Hier, à 21h14, j’ai fini de lire Proust

 

Et quand j’eus fini d’achever la lecture de ces 2401 pages représentant au total un poids de 1.590 kg dans la collection Quarto qui rassemble en un seul volume l’intégralité d'”A la recherche du temps perdu”, je me suis levé, je me suis congratulé, you’ve done it boy, you’ve done it, you’re a fucking genius, j’ai roulé une pelle à mon chat, j’ai accompli trois tours de pâtés de maison, à reculons et à cloche-pieds, réalisant qu’après quatre longs mois de servitude proustienne, j’allais enfin retrouver ma liberté de lecteur.

J’allais dire au revoir à tous ces personnages aussi délicieux que désuets, les Swann, Odette, Charlus, Cottard, Albertine, Guermantes et autres Saint-Loup qui tous les soirs, comme des maîtres de cérémonie austères et sévères, me convoquaient à leur chevet et m’enchaînaient à leurs aventures aussi palpitantes à parcourir que le journal de bord d’un escargot engagé dans une course en traîneaux disputée au fin fond de l’Alaska.

BLOC DE DONNÉES:

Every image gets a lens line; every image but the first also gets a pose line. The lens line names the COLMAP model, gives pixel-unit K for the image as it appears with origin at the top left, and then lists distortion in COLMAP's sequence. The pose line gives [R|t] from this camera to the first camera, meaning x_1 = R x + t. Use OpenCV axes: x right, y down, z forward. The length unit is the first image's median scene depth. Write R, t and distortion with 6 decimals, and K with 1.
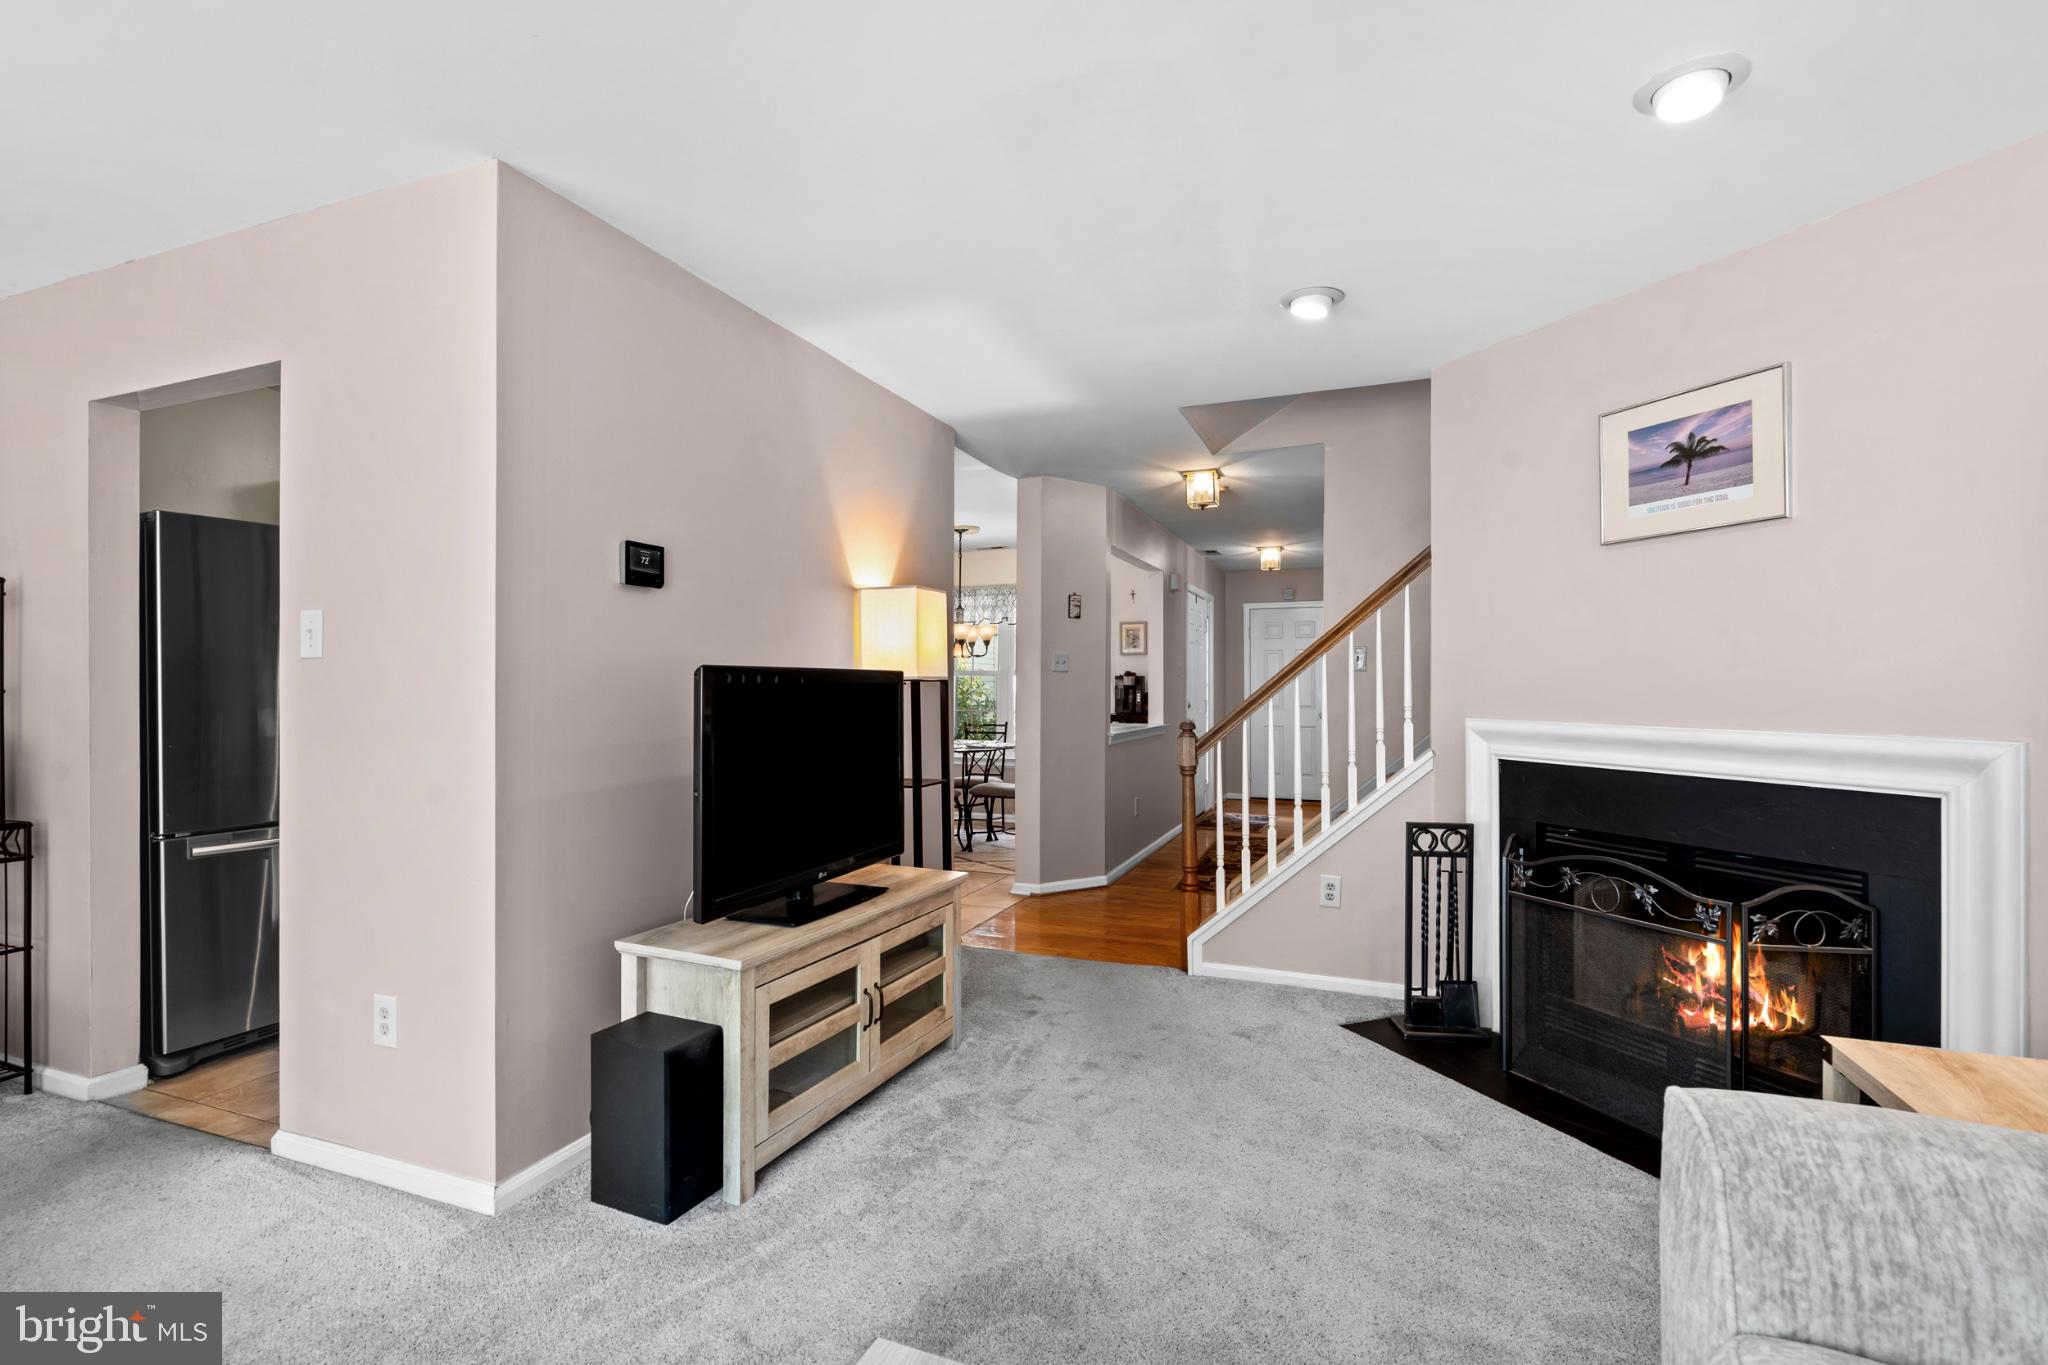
lens RADIAL K [[940.0, 0, 1022.1], [0, 940.0, 686.2], [0, 0, 1]] dist [0.002901, 0.000941]
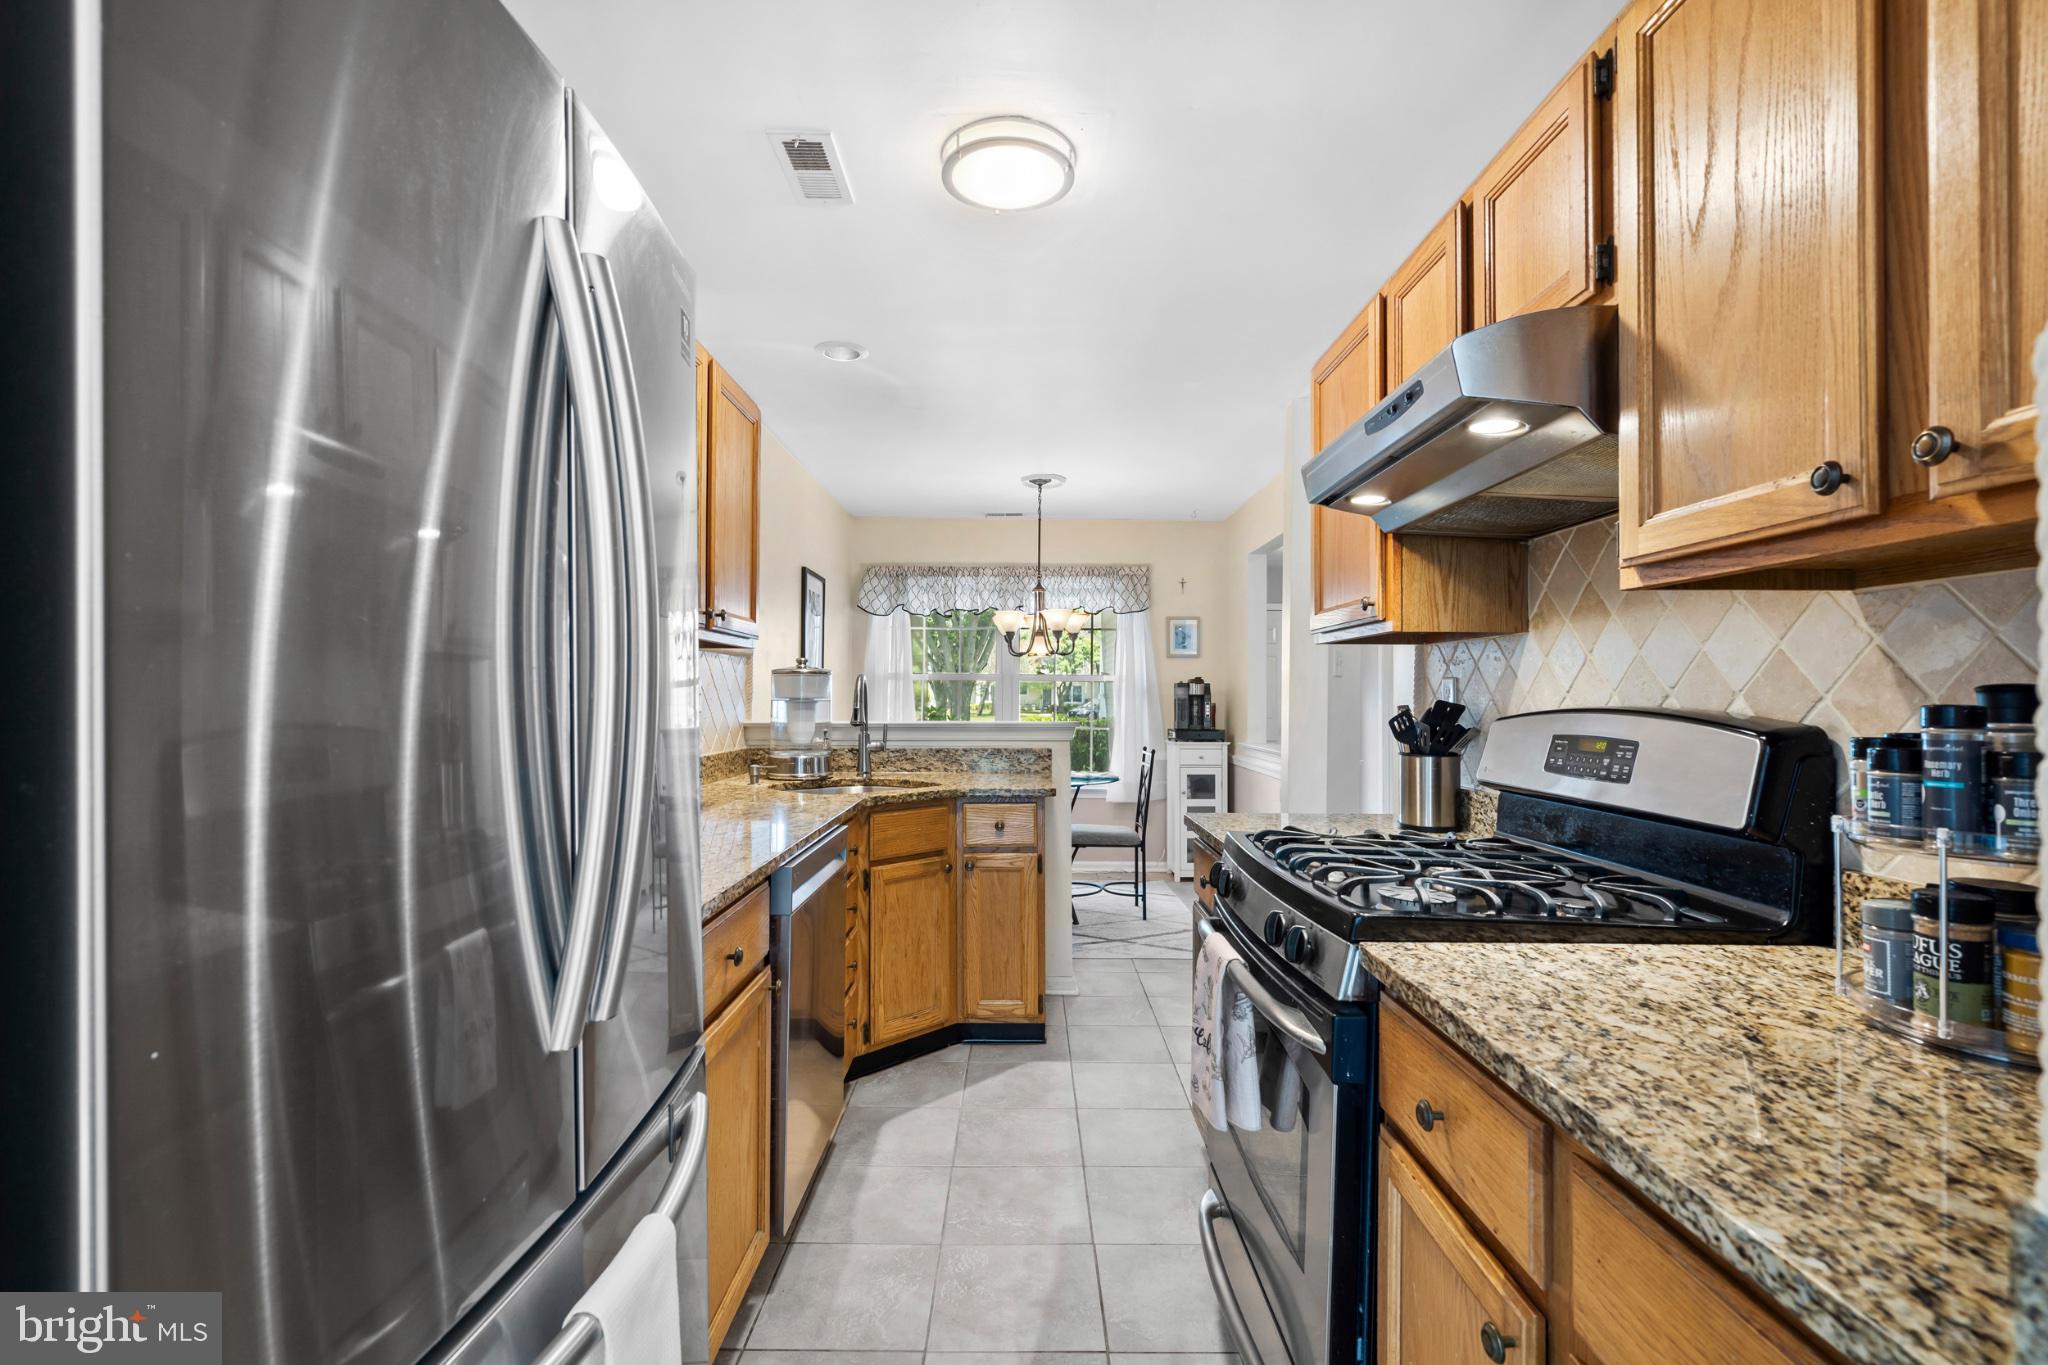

VOTRE OBJECTIF: Recopiez tel quel le passage de l'extrait qui commence à « Et quand j’eus » et se termine à « liberté de lecteur. ». Ces données n'ont rien à voir avec l'extrait.

EXERCICE CORRIGÉ:
Et quand j’eus fini d’achever la lecture de ces 2401 pages représentant au total un poids de 1.590 kg dans la collection Quarto qui rassemble en un seul volume l’intégralité d'”A la recherche du temps perdu”, je me suis levé, je me suis congratulé, you’ve done it boy, you’ve done it, you’re a fucking genius, j’ai roulé une pelle à mon chat, j’ai accompli trois tours de pâtés de maison, à reculons et à cloche-pieds, réalisant qu’après quatre longs mois de servitude proustienne, j’allais enfin retrouver ma liberté de lecteur.